Commentary
Video
Author(s):
Sarah Sammons, MD, discusses the rationale for examining brain metastases in HER2-positive breast cancer, highlighting the implications of recent data.
Sarah Sammons, MD, associate director, Metastatic Breast Cancer Program, Dana-Farber Cancer Institute, discusses the background of examining brain metastases in HER2-positive breast cancer, highlighting the implications of these data.
Research presented at the 2023 San Antonio Breast Cancer Symposium delved into an examination of data sourced from the United States Flatiron Health de-identified database, encompassing a cohort of 18,075 patients. Within this dataset, 3062 patients exhibited hormone receptor (HR)–positive, HER2-positive disease, and 902 patients displayed HR-negative, HER2-positive disease. The findings elucidated that the incidence of brain metastases notably varied across different tumor subtypes and treatment lines among all breast cancer cases.
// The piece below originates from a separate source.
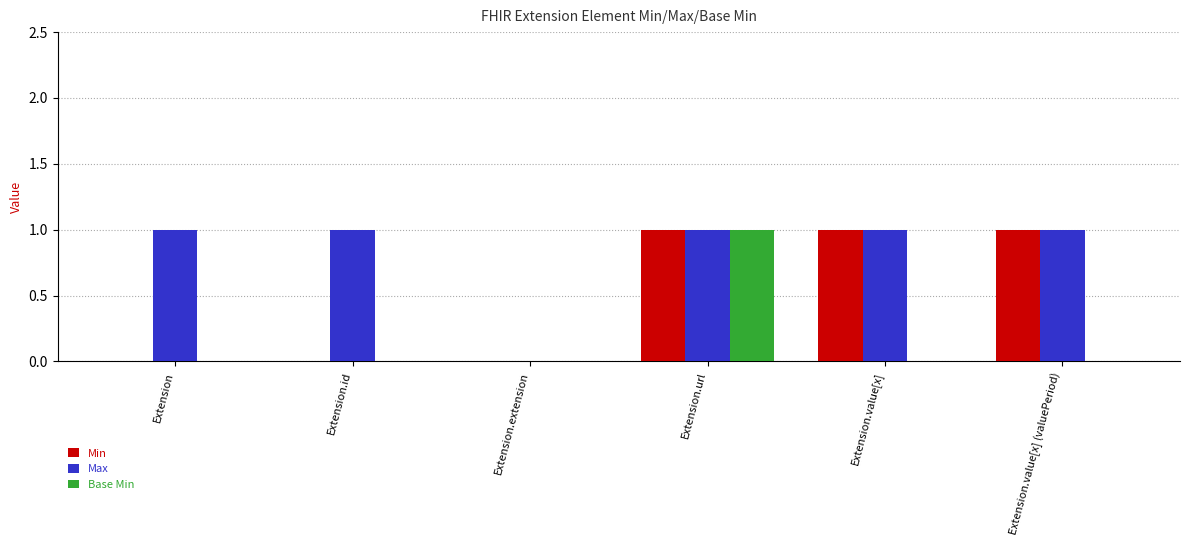

Reading left to right, transcribe all the data shown in this chart.

Min: 0	0	0	1	1	1
Max: 1	1	0	1	1	1
Base Min: 0	0	0	1	0	0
Brain metastases pose a treatment challenge in HER2-positive breast cancer, Sammons begins, adding that retrospective clinical trials indicate that approximately 30% of patients with HER2-positive breast cancer will develop brain metastases during their disease trajectory. The rate of brain metastases occurrence varies depending on HR status, and patients with HR-positive/HER2-positive metastatic breast cancer face an approximate 23% risk of developing brain metastases. However, this risk tends to be slightly higher in patients with solely HER2-driven disease, Sammons explains. Deferring local therapy, particularly in patients with HER2-positive brain metastases, remains an evolving aspect of disease management, according to Sammons.
ASCO issued guidelines in 2021 outlining disease scenarios suitable for considering the deferral of local therapy in patients with HER2-positive brain metastases, she continues. This decision requires a multidisciplinary approach involving input from a radiation oncologist and potentially a neurosurgeon, along with the patient's involvement, Sammons says. Deferral may be considered in cases with a favorable prognosis, Sammons adds. Criteria for deferral include the presence of asymptomatic brain metastases measuring less than 2 cm, the absence of symptomatic mass effect, and the availability of systemic therapy with a high intracranial response rate, she elucidates.
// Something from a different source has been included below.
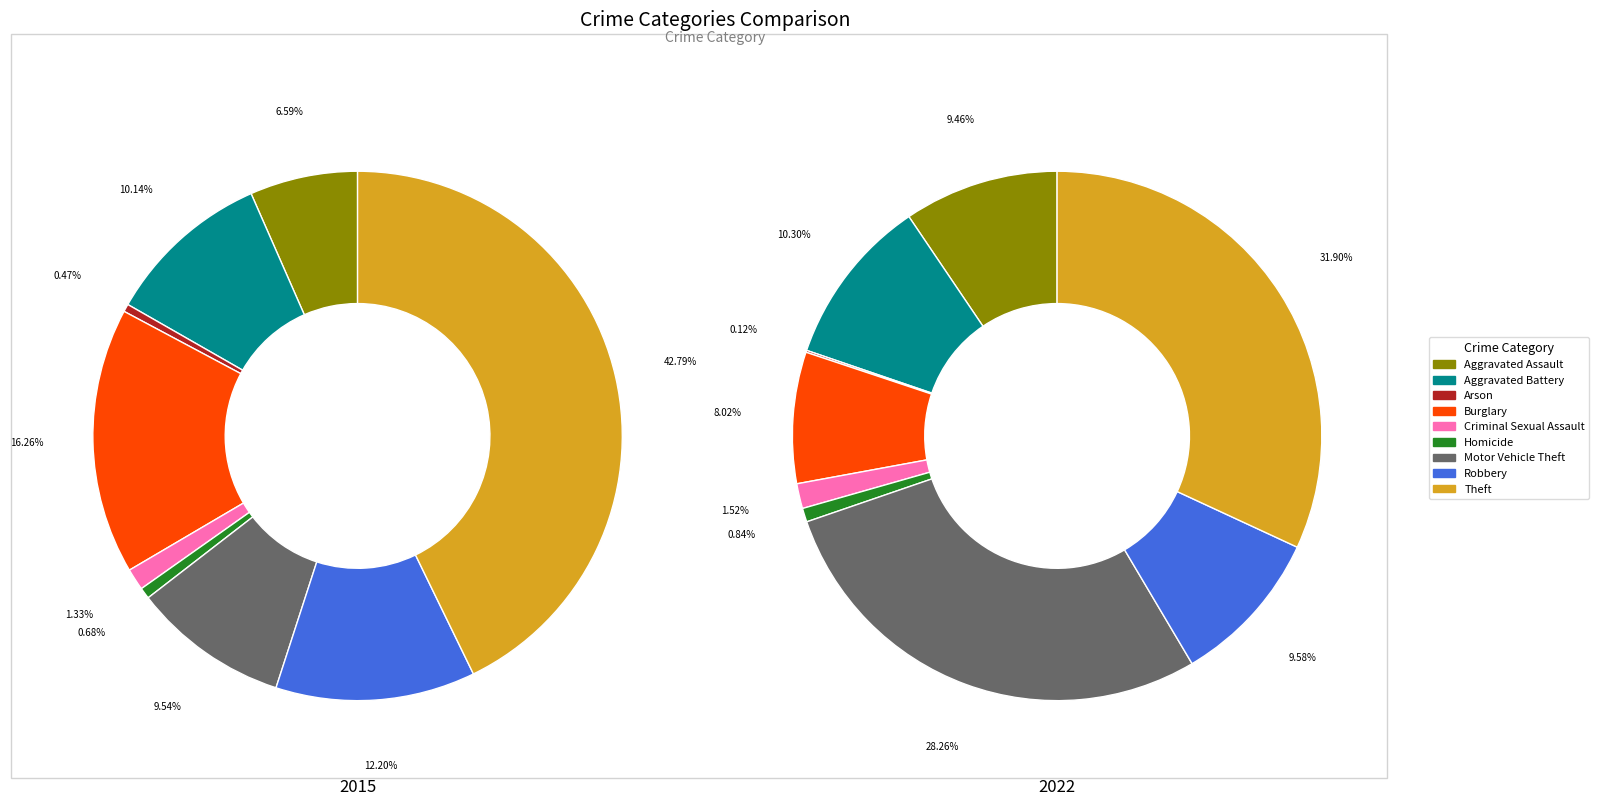

Which category has the biggest portion of the pie?

Theft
Agents such as tucatinib (Tukysa), capecitabine (Xeloda), trastuzumab (Herceptin), or fam-trastuzumab deruxtecan-nxki (Enhertu), known for their intracranial efficacy, are pivotal treatment considerations, Sammons expands. The feasibility of deferring local therapy in patients with HER2-positive brain metastases is still under evaluation, with certain situations warranting a delay in interventions such as whole-brain radiation or high-volume repeat stereotactic radiation therapy, Sammons explains. The presence of highly effective systemic therapies with demonstrated intracranial response rates prompts further consideration of deferral in appropriate cases, she concludes.